PAGE TEXT:
# Download weather data

For documentation of the available data see https://www.visualcrossing.com/resources/documentation/weather-data/what-historical-weather-measures-are-available/

In [1]:
import csv
import codecs
import urllib.request
import sys
import pandas as pd
import datetime
import math

Define variables

In [2]:
# Get dataframe of all countries
df = pd.read_csv("countries.csv")

# Tags for naming the resulting csv-files
data_tags = {"2021": '_weather_data.csv', "2020": '_weather_data_2020.csv'}

# 1000 records per day are possible for free per key. A record is a data set for one date and one location.
query_key_1 = 'SVLNNSJNRK2D57FMK77EUUFY5' # Emil's key
query_key_2 = 'MTUW5B3YVNE4N4N6V3WVQX4X9' # Sebastian's key

Define function to format a location string for the weather data retrieval function

In [3]:
# dictionary of cities that are not recognized by the API and respective long-lat-coordinates
unavailable_cities = {
    'Baku': '40.379610,49.843607',
    'Riga': '56.949650,24.105186',
    'Kiev': '50.450100,30.523399'
}

def format_city_string_for_request(city):
    # if city unavailable in API, replace by coordinates
    if city in unavailable_cities.keys():
        city = unavailable_cities[city]
        
    # else, replace spaces
    else:
        number_of_spaces = city.count(" ")
        city = city.replace(" ", "%20", number_of_spaces)
    
    return city

Define function to get weather data of one city from a start to an end data as CSV file
* country: Dataframe of one country according to format in our "countries.json" file, i.e., with keys "iso" and "capital"
* start_date and end_date: strings in YYYY-MM-DD format

In [4]:
def download_weather_data(country, start_date, end_date, query_key, filename):
    
    ## Setting up the weather data input parameters
    # This is the core of our weather query URL
    BaseURL = 'https://weather.visualcrossing.com/VisualCrossingWebServices/rest/services/weatherdata/'

    # Set up the location parameter for our query
    QueryLocation = '&location=' + format_city_string_for_request(country["capital"])

    # Set up the query type parameter for our query ('FORECAST' or 'HISTORY')
    QueryType= 'HISTORY'

    # Set up the key parameter for our query
    QueryKey = '&key=' + query_key

    # Set up the date parameters for our query. Used only for historical weather data requests
    FromDateParam = start_date
    ToDateParam = end_date
    
    
    ## Construct requests to form a single URL
    # Set up the specific parameters based on the type of query
    if QueryType == 'FORECAST':
        #print(' - Fetching forecast data')
        QueryTypeParams = 'forecast?&aggregateHours=24&unitGroup=us&shortColumnNames=false'
    else:
        #print(' - Fetching history for date: ', FromDateParam,'-',ToDateParam)

        # History requests require a date.  We use the same date for start and end since we only want to query a single date in this example
        QueryDate = '&startDateTime=' + FromDateParam + 'T00:00:00&endDateTime=' +ToDateParam + 'T00:00:00'
        QueryTypeParams = 'history?&aggregateHours=24&unitGroup=us&dayStartTime=0:0:00&dayEndTime=0:0:00' + QueryDate

    # Build the entire query
    URL = BaseURL + QueryTypeParams + QueryLocation + QueryKey
    #print(' - Running query URL: ', URL)

PROBLEM 1: According to the weather data page, how many records per day can be fetched for free with one key?
PROBLEM 2: On the weather data page, take the part that opens with the words containing "# Set up the date" and closes with "date: ', FromDateParam,'-',ToDateParam)", and write it out again with "historical weather data requests" swapped for "past weather data requests".
PROBLEM 3: Write the next part of the weather data page, continuing after its last line.

RECORDS SHOWN:
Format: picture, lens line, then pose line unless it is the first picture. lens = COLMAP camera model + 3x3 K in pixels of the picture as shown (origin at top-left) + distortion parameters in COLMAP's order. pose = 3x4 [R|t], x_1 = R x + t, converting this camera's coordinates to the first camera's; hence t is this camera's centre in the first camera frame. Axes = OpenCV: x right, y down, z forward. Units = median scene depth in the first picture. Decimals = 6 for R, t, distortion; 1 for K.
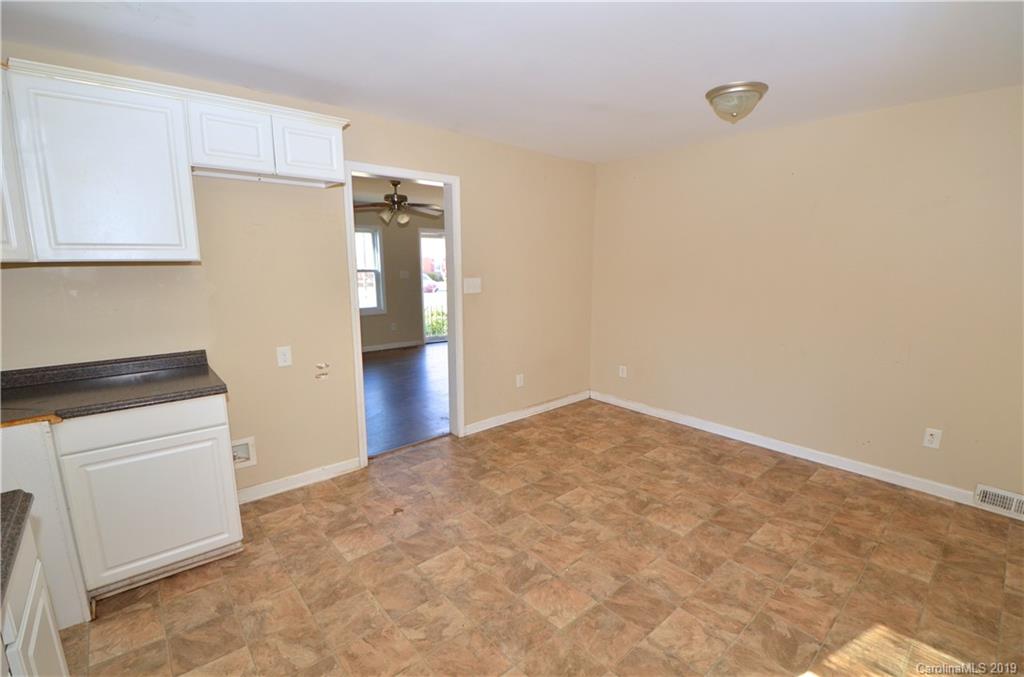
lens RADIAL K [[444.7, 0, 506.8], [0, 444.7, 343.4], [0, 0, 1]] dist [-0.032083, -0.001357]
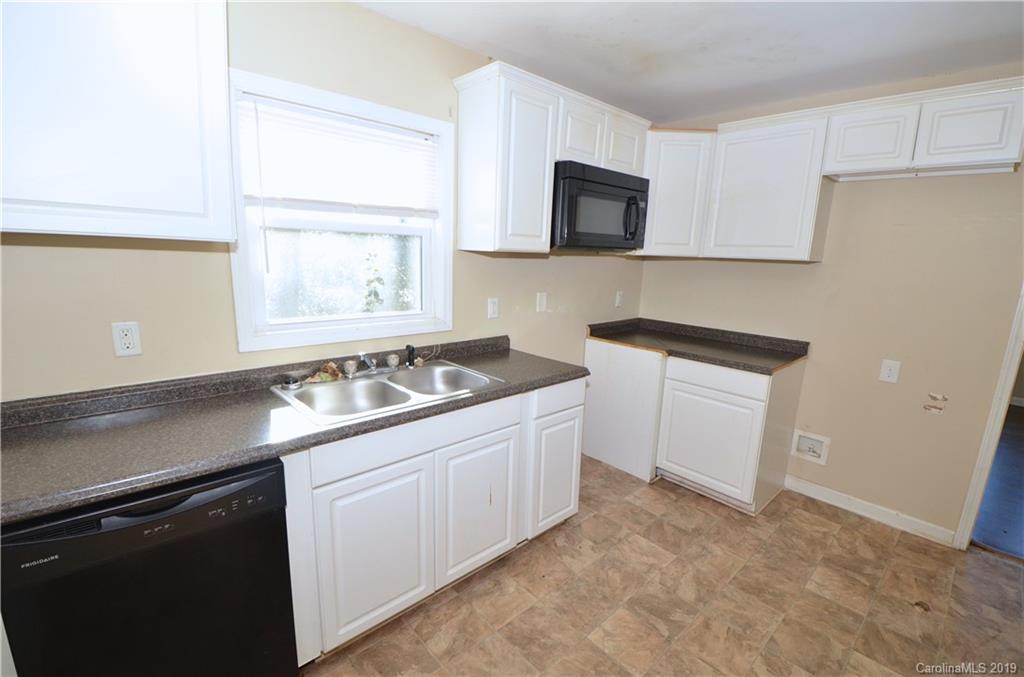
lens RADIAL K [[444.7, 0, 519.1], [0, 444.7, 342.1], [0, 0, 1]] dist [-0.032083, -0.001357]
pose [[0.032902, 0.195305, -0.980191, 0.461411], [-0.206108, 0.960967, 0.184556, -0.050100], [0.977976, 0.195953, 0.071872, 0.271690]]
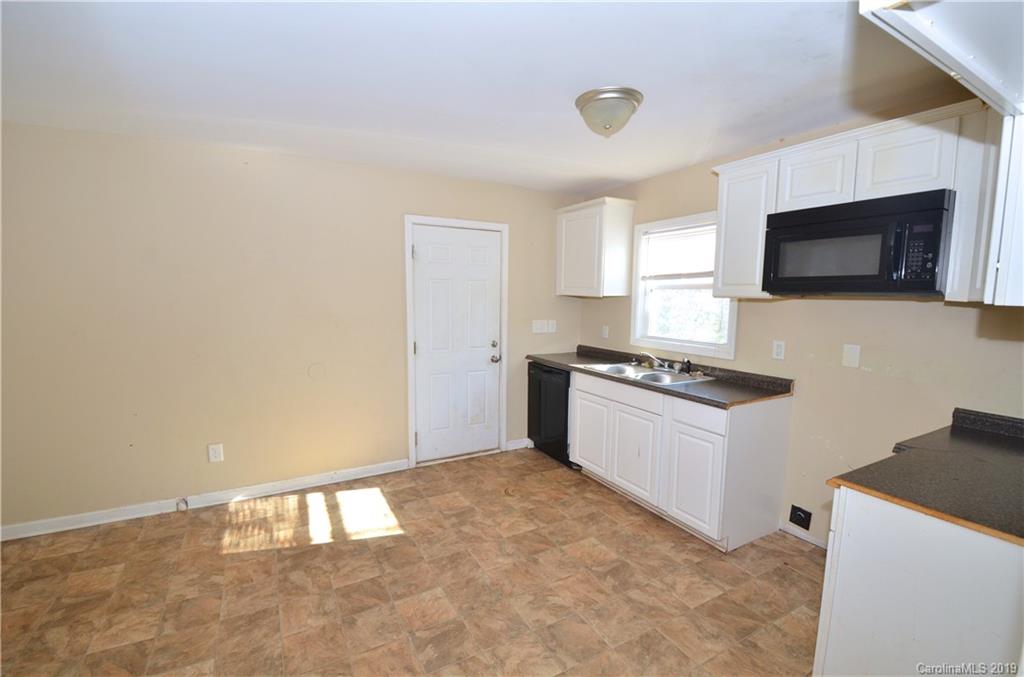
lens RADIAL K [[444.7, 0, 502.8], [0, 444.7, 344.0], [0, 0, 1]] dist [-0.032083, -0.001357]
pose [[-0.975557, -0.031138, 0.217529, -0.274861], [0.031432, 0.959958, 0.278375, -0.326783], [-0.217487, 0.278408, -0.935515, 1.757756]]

YOUR RESPONSE 1: 1000 records per day.

YOUR RESPONSE 2:
# Set up the date parameters for our query. Used only for past weather data requests
    FromDateParam = start_date
    ToDateParam = end_date
    
    
    ## Construct requests to form a single URL
    # Set up the specific parameters based on the type of query
    if QueryType == 'FORECAST':
        #print(' - Fetching forecast data')
        QueryTypeParams = 'forecast?&aggregateHours=24&unitGroup=us&shortColumnNames=false'
    else:
        #print(' - Fetching history for date: ', FromDateParam,'-',ToDateParam)

YOUR RESPONSE 3:
    
    
    ## Download as CSV file
    urllib.request.urlretrieve(URL, filename)
    
    print(' - Weather data downloaded for: ', country["iso2"])
    #print()

## For downloading additional data to existing data sets

### Newer data
Iterate through all countries in dataframe to download newer weather data and append to existing csv files

In [9]:
filename = 'weather_data\\temp.csv'
# Year of new data
year = "2021"
# End date for request in 'YYYY-MM-DD' format
end_date = year + '-07-07'

for index, row in df.iterrows():
    path = 'weather_data\\' + row['iso2'] + data_tags[year]
    
    # get latest date in current file
    df_country_weather = pd.read_csv(path)
    last_index = df_country_weather.index[-1]
    latest_date = df_country_weather['Date time'].loc[last_index]
    latest_date = datetime.datetime.strptime(latest_date, '%m/%d/%Y')

    # determine start date for new data
    start_date = latest_date + datetime.timedelta(days=1)
    start_date_str = start_date.strftime('%Y-%m-%d')
    
    # download weather data only for days that have not been downloaded yet
    if start_date < datetime.datetime.strptime(end_date, '%Y-%m-%d'):  
        
        download_weather_data(row, start_date_str, end_date, query_key_2, filename)
        
        # append new data to existing file
        df_new_data = pd.read_csv(filename)
        if not df_new_data.columns[0][:3] == "You" and type(df_new_data['Date time'].loc[0]) == str:
            df_country_weather = df_country_weather.append(df_new_data, ignore_index=True)
            df_country_weather.to_csv(path, index=False)
        else:
            print("!Data limit exceed for key!")

 - Fetching history for date:  2021-07-05 - 2021-07-07
 - Running query URL:  https://weather.visualcrossing.com/VisualCrossingWebServices/rest/services/weatherdata/history?&aggregateHours=24&unitGroup=us&dayStartTime=0:0:00&dayEndTime=0:0:00&startDateTime=2021-07-05T00:00:00&endDateTime=2021-07-07T00:00:00&location=Tirana&key=MTUW5B3YVNE4N4N6V3WVQX4X9
 - Weather data downloaded for:  AL

 - Fetching history for date:  2021-07-05 - 2021-07-07
 - Running query URL:  https://weather.visualcrossing.com/VisualCrossingWebServices/rest/services/weatherdata/history?&aggregateHours=24&unitGroup=us&dayStartTime=0:0:00&dayEndTime=0:0:00&startDateTime=2021-07-05T00:00:00&endDateTime=2021-07-07T00:00:00&location=Andorra%20la%20Vella&key=MTUW5B3YVNE4N4N6V3WVQX4X9
 - Weather data downloaded for:  AD

 - Fetching history for date:  2021-07-05 - 2021-07-07
 - Running query URL:  https://weather.visualcrossing.com/VisualCrossingWebServices/rest/services/weatherdata/history?&aggregateHours=24&unitGroup=

### Older data
Iterate through all countries in dataframe to download older weather data and append to existing csv files

In [35]:
filename = 'weather_data\\temp.csv'

# Year of new data
year = "2020"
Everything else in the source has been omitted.